- Supplied text -

Graham: The truly disruptive game-changer is harnessing the analytics behind newer, interactive fund tools. Most fund marketers already understand how tracking the investor’s online journey can help you test and tune your Website to get significantly better marketing results.
But financial service marketers need to get beyond the basics of just knowing which pages are attracting the most visits. That won’t cut it when it’s time to justify exactly which fund marketing efforts make a difference. Tracking ROI with real marketing revenue means getting smarter about this. Meta tags on drill-down data like fund type, domicile and other identifiers can help asset managers turn Web traffic into actionable intelligence. That’s what’s happening now.
Q. Back in the day, the most difficult data requests tended to come from national account relationships. There was the case of a valued distribution partner that used a different categorization of our funds than we did. And, most firms used just a handful of funds versus the full range. The request was that we provide monthly and even daily updated data on just those select funds, using the partner’s asset class designations, to the firm’s Intranet or Extranet.
What’s happening today? Has anything changed in terms of how those one-off requests get handled?
Graham: The industry is so behind in using technology that issues like these are maddening for most asset managers. Firms can’t assume the position that “We deliver data just this way.” They should be looking at what their target investors and partners really want. That’s what stirs real innovation.

Data extracted from a collection
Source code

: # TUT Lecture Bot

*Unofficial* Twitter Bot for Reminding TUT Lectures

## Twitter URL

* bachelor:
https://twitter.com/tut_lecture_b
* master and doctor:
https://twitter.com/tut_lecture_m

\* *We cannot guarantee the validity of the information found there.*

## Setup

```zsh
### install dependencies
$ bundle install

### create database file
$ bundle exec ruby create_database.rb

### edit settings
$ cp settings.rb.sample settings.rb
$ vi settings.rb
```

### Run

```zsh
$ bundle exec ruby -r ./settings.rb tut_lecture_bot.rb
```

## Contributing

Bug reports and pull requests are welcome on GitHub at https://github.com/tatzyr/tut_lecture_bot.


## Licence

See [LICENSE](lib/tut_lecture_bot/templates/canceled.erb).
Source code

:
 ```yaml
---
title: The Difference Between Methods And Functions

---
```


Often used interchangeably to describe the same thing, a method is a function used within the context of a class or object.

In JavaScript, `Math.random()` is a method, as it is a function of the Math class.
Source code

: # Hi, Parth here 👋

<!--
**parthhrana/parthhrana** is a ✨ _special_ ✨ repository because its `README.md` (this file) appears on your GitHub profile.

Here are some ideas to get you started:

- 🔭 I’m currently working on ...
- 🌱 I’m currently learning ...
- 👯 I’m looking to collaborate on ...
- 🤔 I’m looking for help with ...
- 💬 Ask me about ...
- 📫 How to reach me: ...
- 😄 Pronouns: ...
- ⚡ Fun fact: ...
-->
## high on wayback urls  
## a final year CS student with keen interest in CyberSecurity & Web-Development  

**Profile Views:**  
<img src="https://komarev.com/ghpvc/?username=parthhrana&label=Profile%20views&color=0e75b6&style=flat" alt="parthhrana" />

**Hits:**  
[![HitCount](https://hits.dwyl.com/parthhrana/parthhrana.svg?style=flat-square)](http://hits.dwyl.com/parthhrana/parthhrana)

- Your goal -
Write out the passage of the fund marketing interview from "Q. Back in the" up to and including "stirs real innovation.", word for word.

- Your solution -
Q. Back in the day, the most difficult data requests tended to come from national account relationships. There was the case of a valued distribution partner that used a different categorization of our funds than we did. And, most firms used just a handful of funds versus the full range. The request was that we provide monthly and even daily updated data on just those select funds, using the partner’s asset class designations, to the firm’s Intranet or Extranet.
What’s happening today? Has anything changed in terms of how those one-off requests get handled?
Graham: The industry is so behind in using technology that issues like these are maddening for most asset managers. Firms can’t assume the position that “We deliver data just this way.” They should be looking at what their target investors and partners really want. That’s what stirs real innovation.